The letter dropped from the old man’s feeble hands. “I wish Jemmy could have come to see me to-night,” he thought. “But it’s very kind of him to advise me, all the same.”

He turned wearily on the pillow, and read the letter a second time. “Yes,” he said, “there’s nothing left for me but to go back. I’m too poor and too old to hunt after them all by myself.” He closed his eyes: the tears trickled slowly over his wrinkled cheeks. “I’ve been a trouble to Jemmy,” he murmured, faintly; “I’ve been a sad trouble, I’m afraid, to poor Jemmy!” In a minute more his weakness overpowered him, and he fell asleep again.
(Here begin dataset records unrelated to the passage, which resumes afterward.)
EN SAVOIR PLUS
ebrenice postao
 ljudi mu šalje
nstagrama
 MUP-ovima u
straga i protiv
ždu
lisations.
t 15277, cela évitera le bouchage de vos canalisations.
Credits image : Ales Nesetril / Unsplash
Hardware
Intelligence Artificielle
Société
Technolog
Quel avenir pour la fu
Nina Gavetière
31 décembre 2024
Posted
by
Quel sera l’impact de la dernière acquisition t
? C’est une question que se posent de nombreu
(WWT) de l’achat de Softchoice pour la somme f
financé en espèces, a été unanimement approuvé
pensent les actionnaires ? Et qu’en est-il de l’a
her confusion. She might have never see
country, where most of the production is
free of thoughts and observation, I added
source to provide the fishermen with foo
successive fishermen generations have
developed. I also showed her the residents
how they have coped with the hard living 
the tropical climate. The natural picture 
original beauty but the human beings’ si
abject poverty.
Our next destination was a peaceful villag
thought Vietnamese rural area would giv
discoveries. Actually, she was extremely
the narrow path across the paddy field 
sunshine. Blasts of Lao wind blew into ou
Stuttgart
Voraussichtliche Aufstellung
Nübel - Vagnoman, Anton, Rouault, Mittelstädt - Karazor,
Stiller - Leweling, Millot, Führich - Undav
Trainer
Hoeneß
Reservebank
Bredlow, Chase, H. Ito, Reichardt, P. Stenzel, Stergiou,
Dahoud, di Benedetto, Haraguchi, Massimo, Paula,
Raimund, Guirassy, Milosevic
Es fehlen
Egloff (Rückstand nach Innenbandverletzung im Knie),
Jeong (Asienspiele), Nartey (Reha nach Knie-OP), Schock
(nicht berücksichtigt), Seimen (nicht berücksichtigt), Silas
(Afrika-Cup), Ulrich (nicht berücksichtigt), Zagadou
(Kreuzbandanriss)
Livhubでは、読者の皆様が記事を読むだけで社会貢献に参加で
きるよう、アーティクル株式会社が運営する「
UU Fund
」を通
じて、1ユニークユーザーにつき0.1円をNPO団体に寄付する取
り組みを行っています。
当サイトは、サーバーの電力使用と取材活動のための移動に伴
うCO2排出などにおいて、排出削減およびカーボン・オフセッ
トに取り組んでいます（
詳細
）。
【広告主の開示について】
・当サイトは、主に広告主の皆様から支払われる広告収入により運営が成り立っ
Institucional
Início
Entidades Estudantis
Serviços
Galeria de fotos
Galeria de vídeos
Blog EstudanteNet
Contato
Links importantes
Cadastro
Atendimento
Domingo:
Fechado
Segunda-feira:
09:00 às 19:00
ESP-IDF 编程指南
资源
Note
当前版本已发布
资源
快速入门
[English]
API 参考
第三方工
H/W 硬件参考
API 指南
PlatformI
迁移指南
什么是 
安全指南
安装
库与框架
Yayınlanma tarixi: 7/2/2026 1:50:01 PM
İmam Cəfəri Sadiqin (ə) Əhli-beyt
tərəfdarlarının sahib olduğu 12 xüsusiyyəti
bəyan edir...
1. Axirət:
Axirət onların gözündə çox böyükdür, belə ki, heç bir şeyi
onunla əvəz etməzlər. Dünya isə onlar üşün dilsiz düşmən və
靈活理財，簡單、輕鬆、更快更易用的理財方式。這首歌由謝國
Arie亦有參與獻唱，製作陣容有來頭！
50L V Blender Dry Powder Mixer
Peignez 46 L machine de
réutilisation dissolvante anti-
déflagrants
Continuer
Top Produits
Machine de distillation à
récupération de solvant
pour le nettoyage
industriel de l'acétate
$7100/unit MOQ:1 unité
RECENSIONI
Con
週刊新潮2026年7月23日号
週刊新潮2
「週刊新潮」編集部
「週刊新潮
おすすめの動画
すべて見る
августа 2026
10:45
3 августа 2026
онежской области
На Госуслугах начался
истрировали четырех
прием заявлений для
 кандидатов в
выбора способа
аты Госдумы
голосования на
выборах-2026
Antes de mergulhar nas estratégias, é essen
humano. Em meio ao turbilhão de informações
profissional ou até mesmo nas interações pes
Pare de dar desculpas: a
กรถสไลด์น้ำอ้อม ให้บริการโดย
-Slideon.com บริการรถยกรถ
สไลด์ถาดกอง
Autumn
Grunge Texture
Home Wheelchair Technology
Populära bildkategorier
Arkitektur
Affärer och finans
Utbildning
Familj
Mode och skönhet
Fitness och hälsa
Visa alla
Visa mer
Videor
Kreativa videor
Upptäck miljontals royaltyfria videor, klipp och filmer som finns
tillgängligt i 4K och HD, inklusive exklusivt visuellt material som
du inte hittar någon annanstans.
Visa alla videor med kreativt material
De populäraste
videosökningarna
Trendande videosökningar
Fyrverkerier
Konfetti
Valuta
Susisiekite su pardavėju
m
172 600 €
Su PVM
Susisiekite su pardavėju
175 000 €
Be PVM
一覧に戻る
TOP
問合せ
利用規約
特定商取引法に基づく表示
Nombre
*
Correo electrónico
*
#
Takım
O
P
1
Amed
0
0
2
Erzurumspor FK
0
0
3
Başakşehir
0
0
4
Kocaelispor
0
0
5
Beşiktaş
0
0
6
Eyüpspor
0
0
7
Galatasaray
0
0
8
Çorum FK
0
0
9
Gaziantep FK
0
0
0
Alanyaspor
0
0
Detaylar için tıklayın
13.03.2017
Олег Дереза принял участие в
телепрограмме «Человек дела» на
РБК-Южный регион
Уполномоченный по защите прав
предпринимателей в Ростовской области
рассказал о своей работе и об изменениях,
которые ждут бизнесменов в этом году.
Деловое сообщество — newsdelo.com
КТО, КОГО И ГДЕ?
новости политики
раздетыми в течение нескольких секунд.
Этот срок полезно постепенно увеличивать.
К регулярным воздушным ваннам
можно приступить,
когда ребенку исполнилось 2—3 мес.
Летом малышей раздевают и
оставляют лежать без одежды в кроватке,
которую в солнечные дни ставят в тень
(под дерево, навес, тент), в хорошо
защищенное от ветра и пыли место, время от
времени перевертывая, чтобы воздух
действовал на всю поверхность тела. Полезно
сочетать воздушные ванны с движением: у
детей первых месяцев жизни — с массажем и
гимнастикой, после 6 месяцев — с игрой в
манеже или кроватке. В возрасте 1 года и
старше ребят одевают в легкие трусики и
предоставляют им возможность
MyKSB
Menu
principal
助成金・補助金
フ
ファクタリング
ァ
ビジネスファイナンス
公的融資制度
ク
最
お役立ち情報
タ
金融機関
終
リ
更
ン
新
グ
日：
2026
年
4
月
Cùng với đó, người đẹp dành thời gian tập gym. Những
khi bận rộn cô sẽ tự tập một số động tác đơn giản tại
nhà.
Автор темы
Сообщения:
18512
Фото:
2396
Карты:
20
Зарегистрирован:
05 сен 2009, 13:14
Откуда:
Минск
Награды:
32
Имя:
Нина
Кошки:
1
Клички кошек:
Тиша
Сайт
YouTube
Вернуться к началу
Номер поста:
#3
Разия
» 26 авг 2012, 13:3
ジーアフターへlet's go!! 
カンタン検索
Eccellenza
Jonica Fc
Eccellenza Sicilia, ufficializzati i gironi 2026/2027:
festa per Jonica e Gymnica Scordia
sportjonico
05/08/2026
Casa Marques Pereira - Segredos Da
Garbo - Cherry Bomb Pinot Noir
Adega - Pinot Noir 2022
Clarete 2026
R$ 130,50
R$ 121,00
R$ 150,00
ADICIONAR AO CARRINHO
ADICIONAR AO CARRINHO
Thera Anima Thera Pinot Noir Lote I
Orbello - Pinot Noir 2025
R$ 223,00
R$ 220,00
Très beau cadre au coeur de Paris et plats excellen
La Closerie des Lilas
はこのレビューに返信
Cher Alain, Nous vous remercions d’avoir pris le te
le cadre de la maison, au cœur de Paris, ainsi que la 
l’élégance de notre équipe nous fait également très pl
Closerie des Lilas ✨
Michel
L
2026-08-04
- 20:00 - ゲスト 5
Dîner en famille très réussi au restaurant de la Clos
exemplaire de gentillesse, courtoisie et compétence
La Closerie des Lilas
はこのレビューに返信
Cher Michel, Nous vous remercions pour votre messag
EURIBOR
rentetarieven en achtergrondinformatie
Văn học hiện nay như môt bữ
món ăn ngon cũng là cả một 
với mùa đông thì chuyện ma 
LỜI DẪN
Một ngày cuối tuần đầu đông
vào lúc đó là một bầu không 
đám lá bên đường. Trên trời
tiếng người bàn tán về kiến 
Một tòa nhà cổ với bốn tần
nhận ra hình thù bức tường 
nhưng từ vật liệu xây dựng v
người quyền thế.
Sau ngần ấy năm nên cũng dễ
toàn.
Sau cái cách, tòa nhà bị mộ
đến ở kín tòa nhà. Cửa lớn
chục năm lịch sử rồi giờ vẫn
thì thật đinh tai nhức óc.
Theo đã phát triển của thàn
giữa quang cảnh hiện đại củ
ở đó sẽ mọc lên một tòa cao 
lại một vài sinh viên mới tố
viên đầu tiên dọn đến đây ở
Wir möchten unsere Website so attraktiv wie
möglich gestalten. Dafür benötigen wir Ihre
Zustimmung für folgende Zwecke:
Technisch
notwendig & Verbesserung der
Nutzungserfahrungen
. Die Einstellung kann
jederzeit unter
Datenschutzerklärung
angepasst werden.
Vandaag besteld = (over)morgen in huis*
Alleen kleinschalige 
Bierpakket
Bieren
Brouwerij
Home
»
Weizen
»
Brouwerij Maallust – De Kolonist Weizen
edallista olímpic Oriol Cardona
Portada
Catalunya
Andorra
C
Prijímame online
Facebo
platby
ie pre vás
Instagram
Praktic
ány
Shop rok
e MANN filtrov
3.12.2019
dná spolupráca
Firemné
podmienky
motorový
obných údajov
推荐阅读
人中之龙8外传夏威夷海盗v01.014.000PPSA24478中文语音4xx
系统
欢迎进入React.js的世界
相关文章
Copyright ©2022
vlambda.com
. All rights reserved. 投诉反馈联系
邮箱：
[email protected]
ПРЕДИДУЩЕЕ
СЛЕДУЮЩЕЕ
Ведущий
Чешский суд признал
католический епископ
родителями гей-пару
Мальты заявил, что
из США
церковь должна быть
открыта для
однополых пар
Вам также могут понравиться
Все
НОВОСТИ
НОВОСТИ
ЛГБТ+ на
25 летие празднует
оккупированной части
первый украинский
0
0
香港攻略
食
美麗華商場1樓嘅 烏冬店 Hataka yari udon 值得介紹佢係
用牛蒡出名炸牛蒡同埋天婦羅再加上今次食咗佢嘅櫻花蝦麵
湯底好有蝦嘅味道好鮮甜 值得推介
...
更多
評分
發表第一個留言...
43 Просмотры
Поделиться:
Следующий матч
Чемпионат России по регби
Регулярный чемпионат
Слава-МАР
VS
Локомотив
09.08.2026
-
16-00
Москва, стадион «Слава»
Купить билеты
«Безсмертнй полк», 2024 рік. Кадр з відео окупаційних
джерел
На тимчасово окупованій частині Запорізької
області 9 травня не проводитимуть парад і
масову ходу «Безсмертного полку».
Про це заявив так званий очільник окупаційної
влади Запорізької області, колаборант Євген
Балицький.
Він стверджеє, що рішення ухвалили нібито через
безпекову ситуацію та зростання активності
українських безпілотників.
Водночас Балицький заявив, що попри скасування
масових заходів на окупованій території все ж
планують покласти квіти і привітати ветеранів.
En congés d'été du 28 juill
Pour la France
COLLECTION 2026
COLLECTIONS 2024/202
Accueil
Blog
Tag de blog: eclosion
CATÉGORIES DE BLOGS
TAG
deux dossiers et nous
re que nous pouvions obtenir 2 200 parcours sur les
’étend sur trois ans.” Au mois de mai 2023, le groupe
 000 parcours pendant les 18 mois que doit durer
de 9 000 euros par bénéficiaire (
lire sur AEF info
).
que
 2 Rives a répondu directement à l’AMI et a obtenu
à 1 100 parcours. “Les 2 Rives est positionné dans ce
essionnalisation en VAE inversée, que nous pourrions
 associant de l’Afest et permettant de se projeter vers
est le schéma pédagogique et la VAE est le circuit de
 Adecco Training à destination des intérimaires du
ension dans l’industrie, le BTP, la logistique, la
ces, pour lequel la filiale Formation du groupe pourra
The clock of the neighboring church struck. It was ten. As the bell tolled the hour, the tidal train—with Midwinter and his wife among the passengers—was speeding nearer and nearer to Paris. As the bell tolled the hour, the watch on board Allan’s outward-bound yacht had sighted the light-house off the Land’s End, and had set the course of the vessel for Ushant and Finisterre.

THE END OF THE THIRD BOOK.

BOOK THE FOURTH.

I. MISS GWILT’S DIARY.

“NAPLES, October 10th.—It is two months to-day since I declared that I had closed my Diary, never to open it again.

“Why have I broken my resolution? Why have I gone back to this secret friend of my wretchedest and wickedest hours? Because I am more friendless than ever; because I am more lonely than ever, though my husband is sitting writing in the next room to me. My misery is a woman’s misery, and it will speak—here, rather than nowhere; to my second self, in this book, if I have no one else to hear me.

“How happy I was in the first days that followed our marriage, and how happy I made him! Only two months have passed, and that time is a by-gone time already! I try to think of anything I might have said or done wrongly, on my side—of anything he might have said or done wrongly, on his; and I can remember nothing unworthy of my husband, nothing unworthy of myself. I cannot even lay my finger on the day when the cloud first rose between us.